- Exercise aim
Please repeat the lines below exactly. Begin with the line containing "Fall 2021 (189 students)" and go on through the line containing "Fall 2017 (37 students)".

- Available data
################

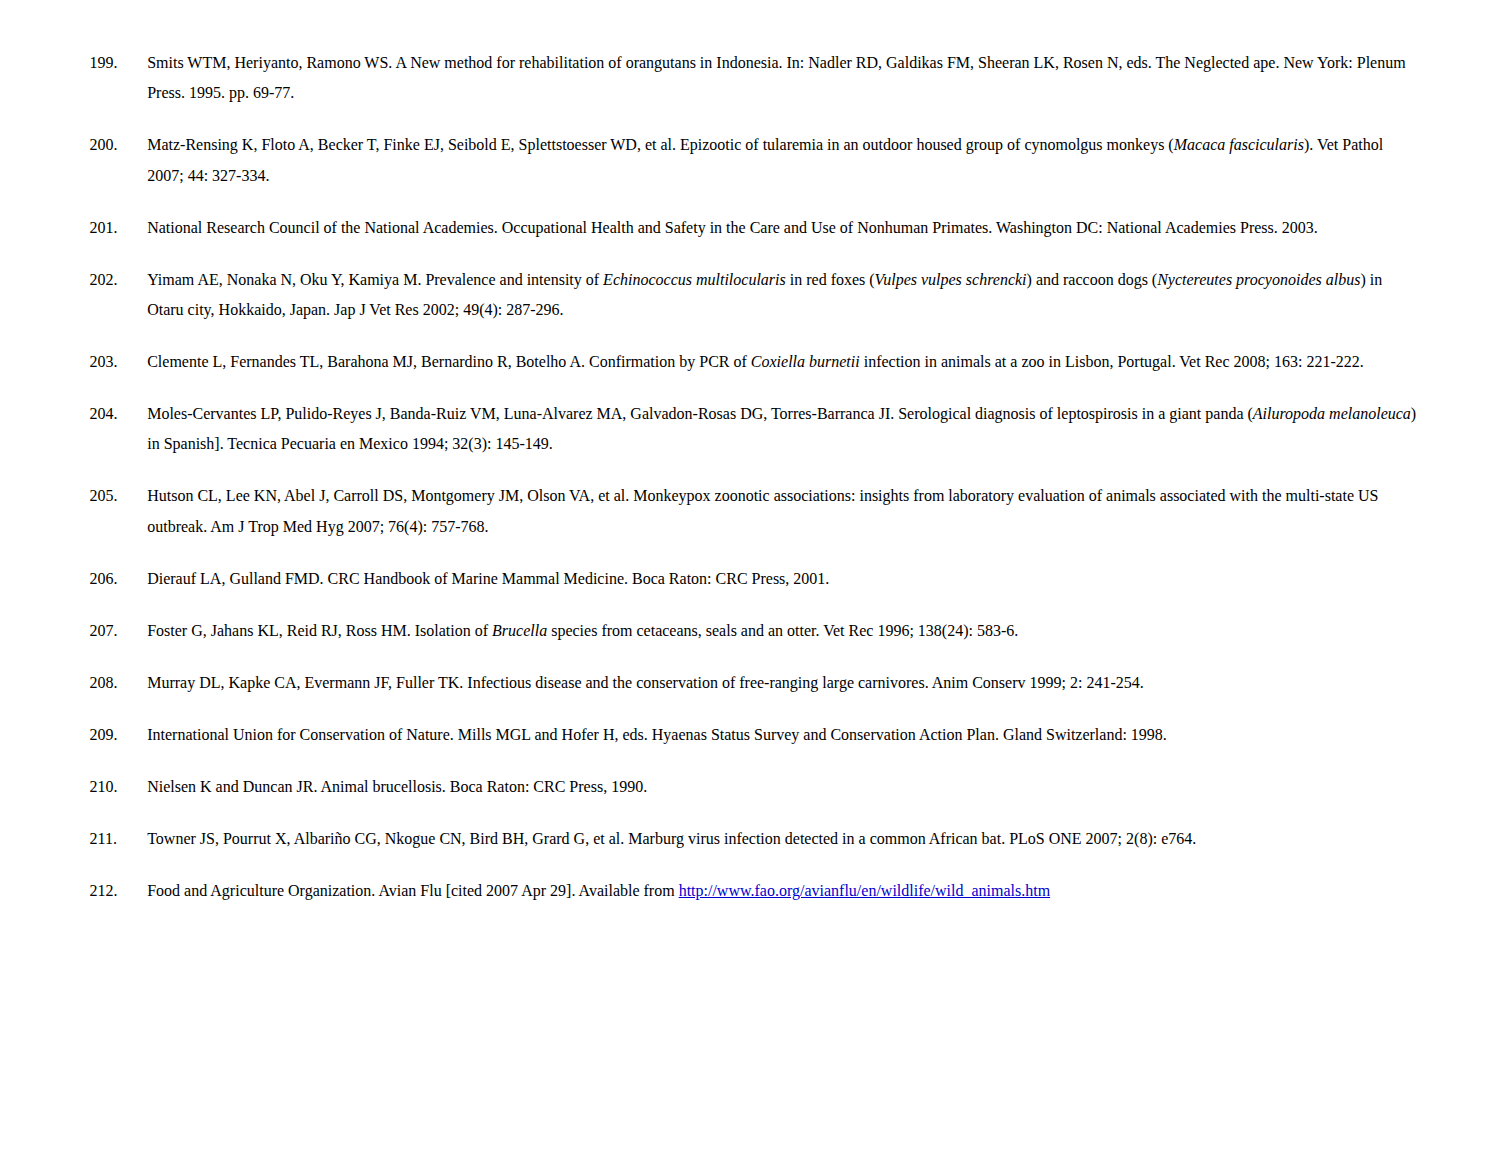Smits WTM, Heriyanto, Ramono WS. A New method for rehabilitation of orangutans in Indonesia. In: Nadler RD, Galdikas FM, Sheeran LK, Rosen N, eds. The Neglected ape. New York: Plenum Press. 1995. pp. 69-77.
Matz-Rensing K, Floto A, Becker T, Finke EJ, Seibold E, Splettstoesser WD, et al. Epizootic of tularemia in an outdoor housed group of cynomolgus monkeys (Macaca fascicularis). Vet Pathol 2007; 44: 327-334.
National Research Council of the National Academies. Occupational Health and Safety in the Care and Use of Nonhuman Primates. Washington DC: National Academies Press. 2003.
Yimam AE, Nonaka N, Oku Y, Kamiya M. Prevalence and intensity of Echinococcus multilocularis in red foxes (Vulpes vulpes schrencki) and raccoon dogs (Nyctereutes procyonoides albus) in Otaru city, Hokkaido, Japan. Jap J Vet Res 2002; 49(4): 287-296.
Clemente L, Fernandes TL, Barahona MJ, Bernardino R, Botelho A. Confirmation by PCR of Coxiella burnetii infection in animals at a zoo in Lisbon, Portugal. Vet Rec 2008; 163: 221-222.
Moles-Cervantes LP, Pulido-Reyes J, Banda-Ruiz VM, Luna-Alvarez MA, Galvadon-Rosas DG, Torres-Barranca JI. Serological diagnosis of leptospirosis in a giant panda (Ailuropoda melanoleuca) in Spanish]. Tecnica Pecuaria en Mexico 1994; 32(3): 145-149.
Hutson CL, Lee KN, Abel J, Carroll DS, Montgomery JM, Olson VA, et al. Monkeypox zoonotic associations: insights from laboratory evaluation of animals associated with the multi-state US outbreak. Am J Trop Med Hyg 2007; 76(4): 757-768.
Dierauf LA, Gulland FMD. CRC Handbook of Marine Mammal Medicine. Boca Raton: CRC Press, 2001.
Foster G, Jahans KL, Reid RJ, Ross HM. Isolation of Brucella species from cetaceans, seals and an otter. Vet Rec 1996; 138(24): 583-6.
Murray DL, Kapke CA, Evermann JF, Fuller TK. Infectious disease and the conservation of free-ranging large carnivores. Anim Conserv 1999; 2: 241-254.
International Union for Conservation of Nature. Mills MGL and Hofer H, eds. Hyaenas Status Survey and Conservation Action Plan. Gland Switzerland: 1998.
Nielsen K and Duncan JR. Animal brucellosis. Boca Raton: CRC Press, 1990.
Towner JS, Pourrut X, Albariño CG, Nkogue CN, Bird BH, Grard G, et al. Marburg virus infection detected in a common African bat. PLoS ONE 2007; 2(8): e764.
Food and Agriculture Organization. Avian Flu [cited 2007 Apr 29]. Available from http://www.fao.org/avianflu/en/wildlife/wild_animals.htm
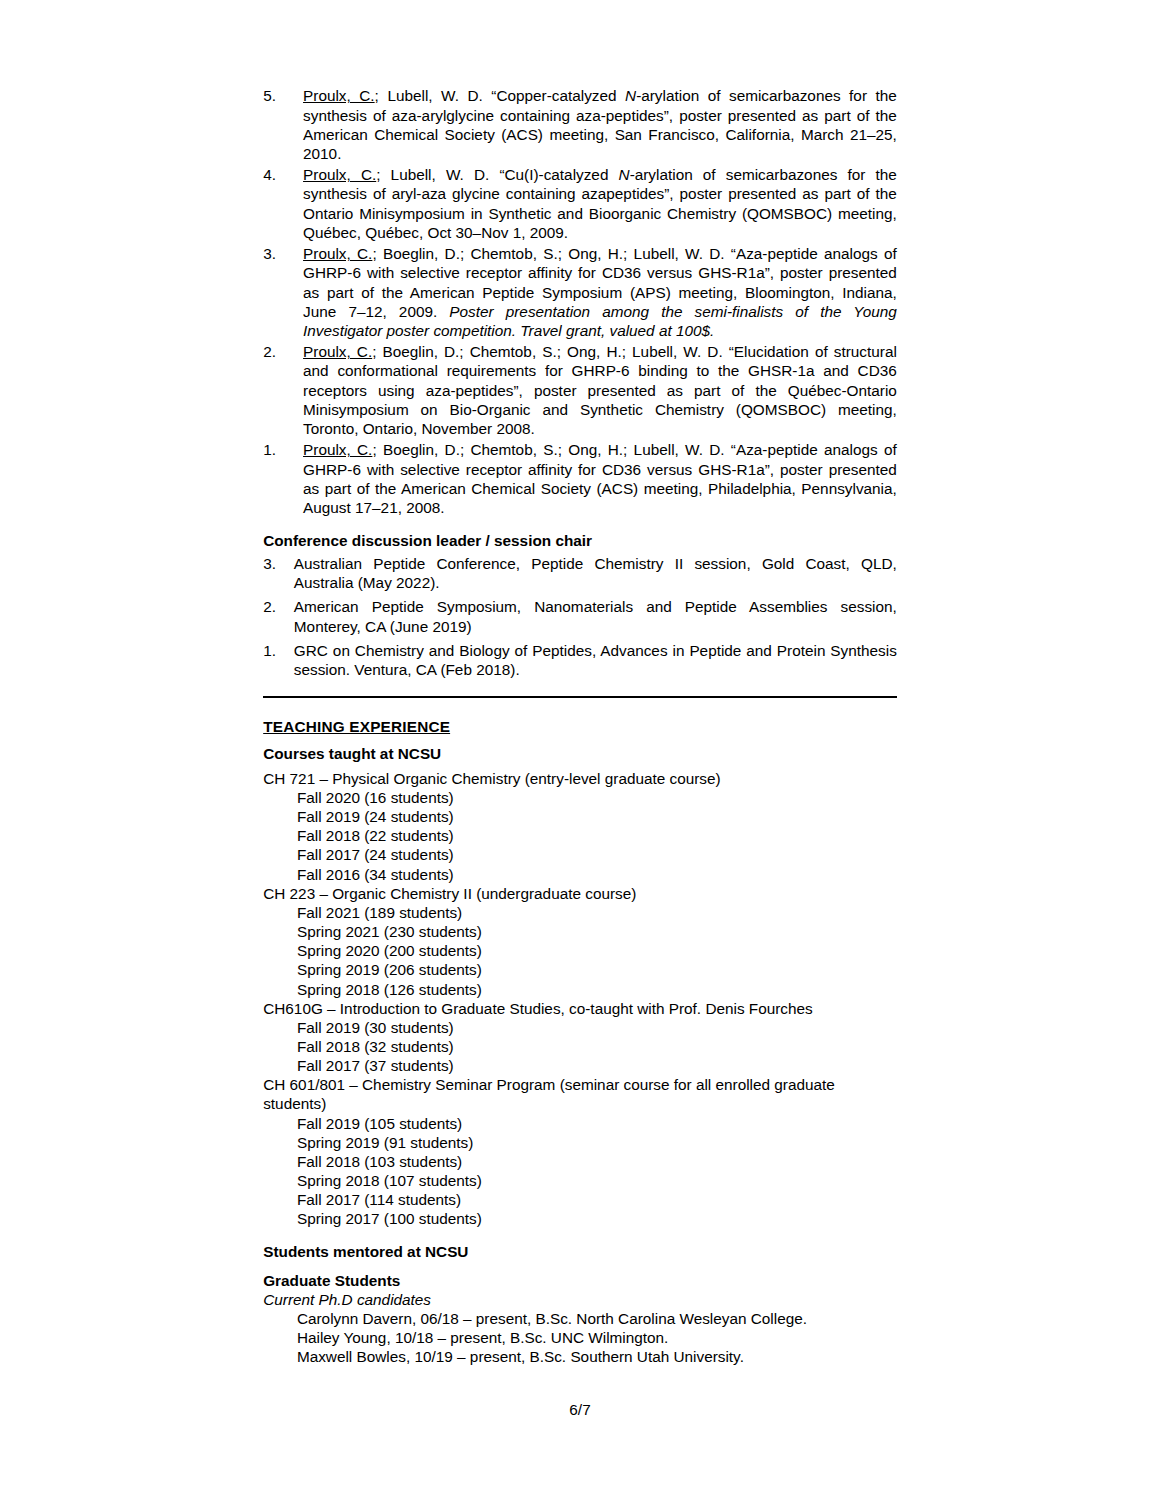5. Proulx, C.; Lubell, W. D. “Copper-catalyzed N-arylation of semicarbazones for the synthesis of aza-arylglycine containing aza-peptides”, poster presented as part of the American Chemical Society (ACS) meeting, San Francisco, California, March 21–25, 2010.
4. Proulx, C.; Lubell, W. D. “Cu(I)-catalyzed N-arylation of semicarbazones for the synthesis of aryl-aza glycine containing azapeptides”, poster presented as part of the Ontario Minisymposium in Synthetic and Bioorganic Chemistry (QOMSBOC) meeting, Québec, Québec, Oct 30–Nov 1, 2009.
3. Proulx, C.; Boeglin, D.; Chemtob, S.; Ong, H.; Lubell, W. D. “Aza-peptide analogs of GHRP-6 with selective receptor affinity for CD36 versus GHS-R1a”, poster presented as part of the American Peptide Symposium (APS) meeting, Bloomington, Indiana, June 7–12, 2009. Poster presentation among the semi-finalists of the Young Investigator poster competition. Travel grant, valued at 100$.
2. Proulx, C.; Boeglin, D.; Chemtob, S.; Ong, H.; Lubell, W. D. “Elucidation of structural and conformational requirements for GHRP-6 binding to the GHSR-1a and CD36 receptors using aza-peptides”, poster presented as part of the Québec-Ontario Minisymposium on Bio-Organic and Synthetic Chemistry (QOMSBOC) meeting, Toronto, Ontario, November 2008.
1. Proulx, C.; Boeglin, D.; Chemtob, S.; Ong, H.; Lubell, W. D. “Aza-peptide analogs of GHRP-6 with selective receptor affinity for CD36 versus GHS-R1a”, poster presented as part of the American Chemical Society (ACS) meeting, Philadelphia, Pennsylvania, August 17–21, 2008.
Conference discussion leader / session chair
3. Australian Peptide Conference, Peptide Chemistry II session, Gold Coast, QLD, Australia (May 2022).
2. American Peptide Symposium, Nanomaterials and Peptide Assemblies session, Monterey, CA (June 2019)
1. GRC on Chemistry and Biology of Peptides, Advances in Peptide and Protein Synthesis session. Ventura, CA (Feb 2018).
TEACHING EXPERIENCE
Courses taught at NCSU
CH 721 – Physical Organic Chemistry (entry-level graduate course)
Fall 2020 (16 students)
Fall 2019 (24 students)
Fall 2018 (22 students)
Fall 2017 (24 students)
Fall 2016 (34 students)
CH 223 – Organic Chemistry II (undergraduate course)
Fall 2021 (189 students)
Spring 2021 (230 students)
Spring 2020 (200 students)
Spring 2019 (206 students)
Spring 2018 (126 students)
CH610G – Introduction to Graduate Studies, co-taught with Prof. Denis Fourches
Fall 2019 (30 students)
Fall 2018 (32 students)
Fall 2017 (37 students)
CH 601/801 – Chemistry Seminar Program (seminar course for all enrolled graduate students)
Fall 2019 (105 students)
Spring 2019 (91 students)
Fall 2018 (103 students)
Spring 2018 (107 students)
Fall 2017 (114 students)
Spring 2017 (100 students)
Students mentored at NCSU
Graduate Students
Current Ph.D candidates
Carolynn Davern, 06/18 – present, B.Sc. North Carolina Wesleyan College.
Hailey Young, 10/18 – present, B.Sc. UNC Wilmington.
Maxwell Bowles, 10/19 – present, B.Sc. Southern Utah University.
6/7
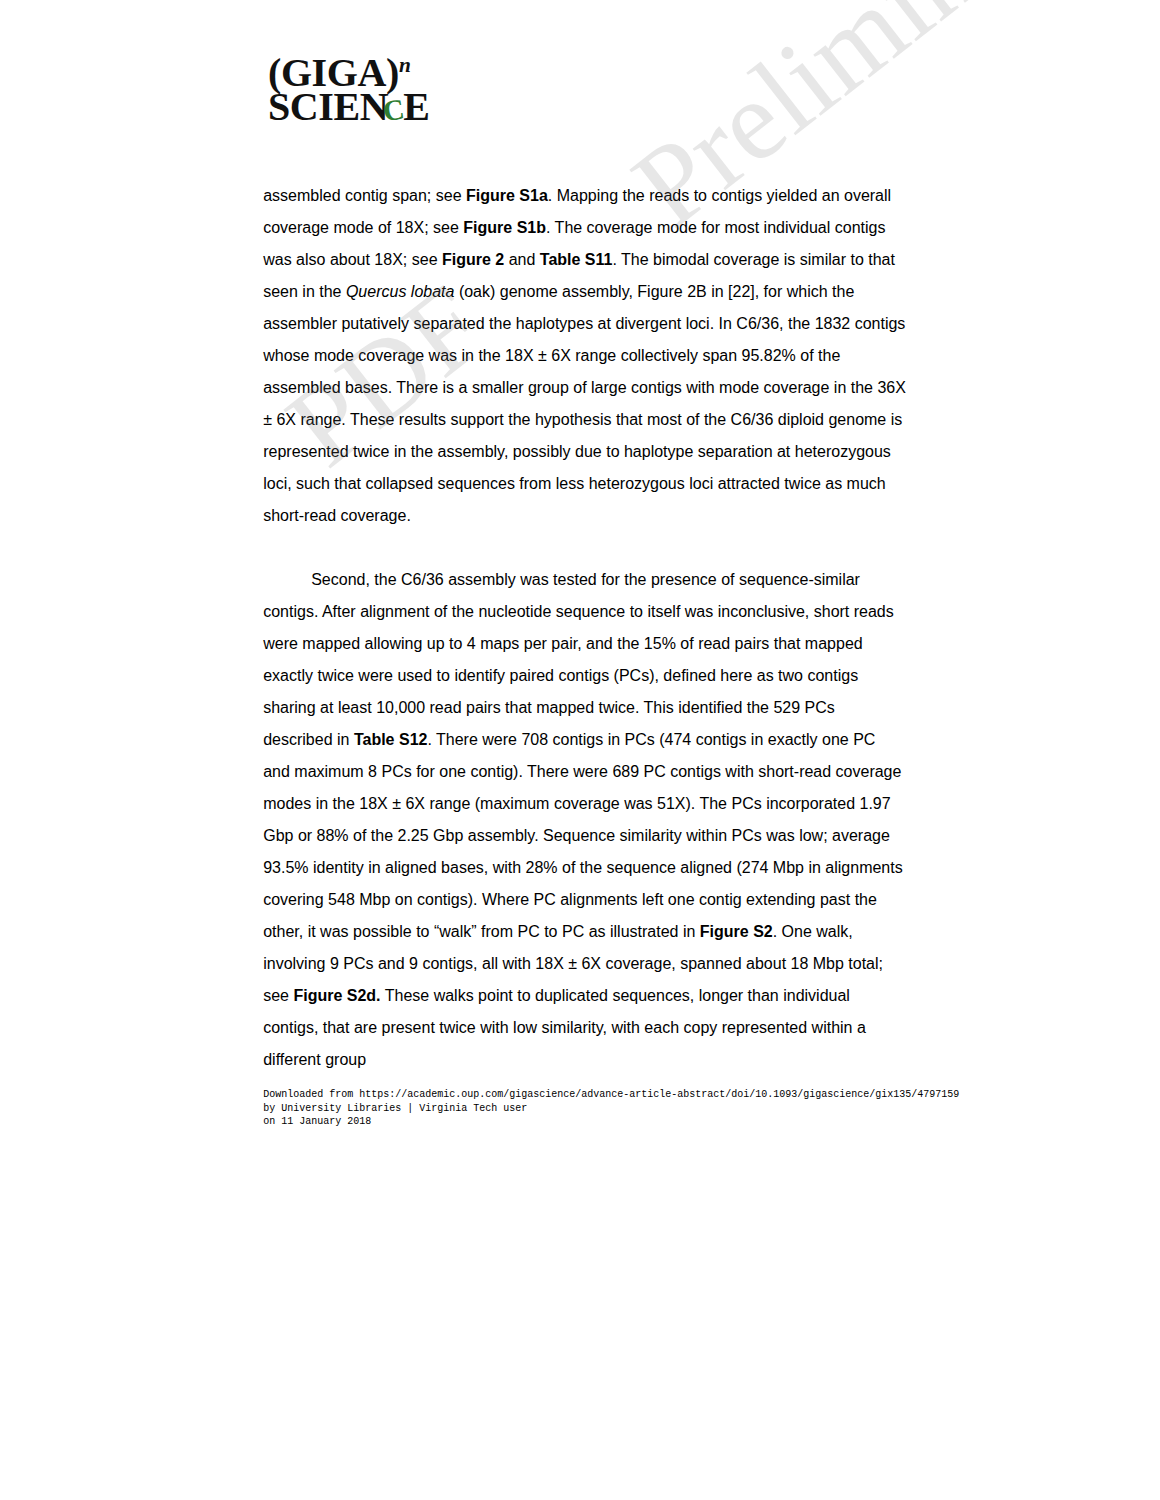(GIGA)n
SCIENCE
assembled contig span; see Figure S1a. Mapping the reads to contigs yielded an overall coverage mode of 18X; see Figure S1b. The coverage mode for most individual contigs was also about 18X; see Figure 2 and Table S11. The bimodal coverage is similar to that seen in the Quercus lobata (oak) genome assembly, Figure 2B in [22], for which the assembler putatively separated the haplotypes at divergent loci. In C6/36, the 1832 contigs whose mode coverage was in the 18X ± 6X range collectively span 95.82% of the assembled bases. There is a smaller group of large contigs with mode coverage in the 36X ± 6X range. These results support the hypothesis that most of the C6/36 diploid genome is represented twice in the assembly, possibly due to haplotype separation at heterozygous loci, such that collapsed sequences from less heterozygous loci attracted twice as much short-read coverage.
Second, the C6/36 assembly was tested for the presence of sequence-similar contigs. After alignment of the nucleotide sequence to itself was inconclusive, short reads were mapped allowing up to 4 maps per pair, and the 15% of read pairs that mapped exactly twice were used to identify paired contigs (PCs), defined here as two contigs sharing at least 10,000 read pairs that mapped twice. This identified the 529 PCs described in Table S12. There were 708 contigs in PCs (474 contigs in exactly one PC and maximum 8 PCs for one contig). There were 689 PC contigs with short-read coverage modes in the 18X ± 6X range (maximum coverage was 51X). The PCs incorporated 1.97 Gbp or 88% of the 2.25 Gbp assembly. Sequence similarity within PCs was low; average 93.5% identity in aligned bases, with 28% of the sequence aligned (274 Mbp in alignments covering 548 Mbp on contigs). Where PC alignments left one contig extending past the other, it was possible to “walk” from PC to PC as illustrated in Figure S2. One walk, involving 9 PCs and 9 contigs, all with 18X ± 6X coverage, spanned about 18 Mbp total; see Figure S2d. These walks point to duplicated sequences, longer than individual contigs, that are present twice with low similarity, with each copy represented within a different group
Preliminary
PDF
Downloaded from https://academic.oup.com/gigascience/advance-article-abstract/doi/10.1093/gigascience/gix135/4797159
by University Libraries | Virginia Tech user
on 11 January 2018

################

- Response
Fall 2021 (189 students)
Spring 2021 (230 students)
Spring 2020 (200 students)
Spring 2019 (206 students)
Spring 2018 (126 students)
CH610G – Introduction to Graduate Studies, co-taught with Prof. Denis Fourches
Fall 2019 (30 students)
Fall 2018 (32 students)
Fall 2017 (37 students)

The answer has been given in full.